> _Exercise inputs_
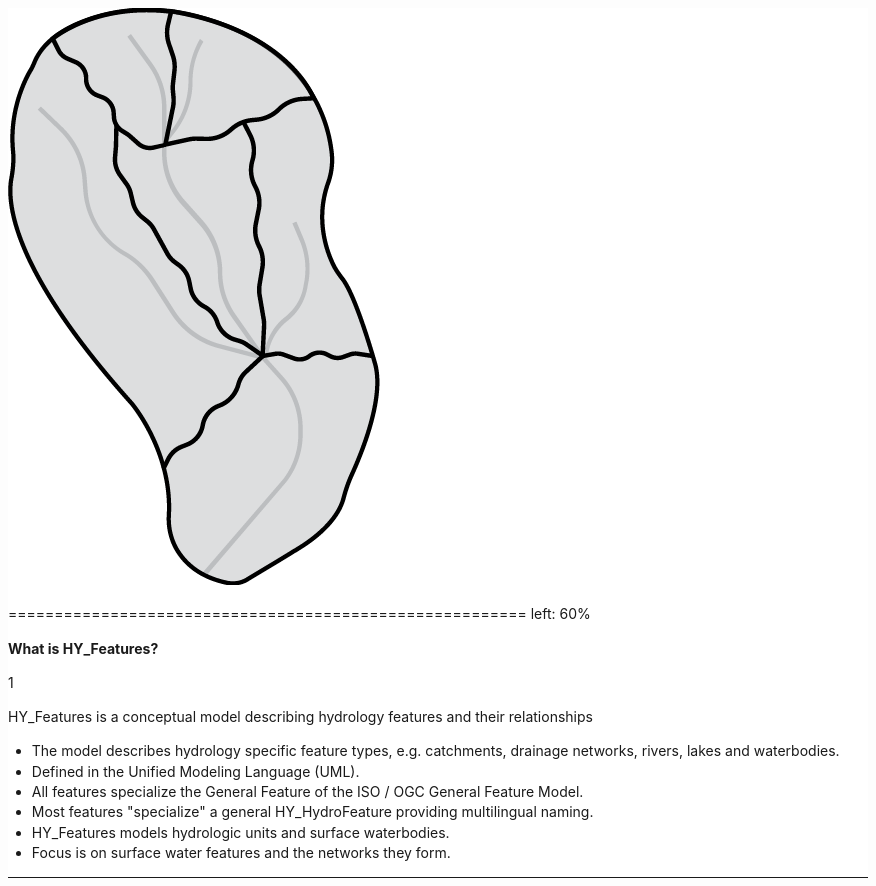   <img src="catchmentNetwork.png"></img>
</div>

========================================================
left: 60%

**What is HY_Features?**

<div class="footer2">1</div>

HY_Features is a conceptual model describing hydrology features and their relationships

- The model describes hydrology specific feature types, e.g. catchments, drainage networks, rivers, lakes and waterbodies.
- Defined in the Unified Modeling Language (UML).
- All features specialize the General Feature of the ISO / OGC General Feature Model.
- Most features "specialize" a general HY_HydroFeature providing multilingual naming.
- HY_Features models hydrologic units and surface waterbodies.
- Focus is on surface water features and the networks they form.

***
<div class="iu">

> _Brief_
Reproduce the entries above line for line without any changes, leaving out the picture.

> _Answer to the exercise_
   <img src="catchmentNetwork.png"></img>
</div>

========================================================
left: 60%

**What is HY_Features?**

<div class="footer2">1</div>

HY_Features is a conceptual model describing hydrology features and their relationships

- The model describes hydrology specific feature types, e.g. catchments, drainage networks, rivers, lakes and waterbodies.
- Defined in the Unified Modeling Language (UML).
- All features specialize the General Feature of the ISO / OGC General Feature Model.
- Most features "specialize" a general HY_HydroFeature providing multilingual naming.
- HY_Features models hydrologic units and surface waterbodies.
- Focus is on surface water features and the networks they form.

***
<div class="iu">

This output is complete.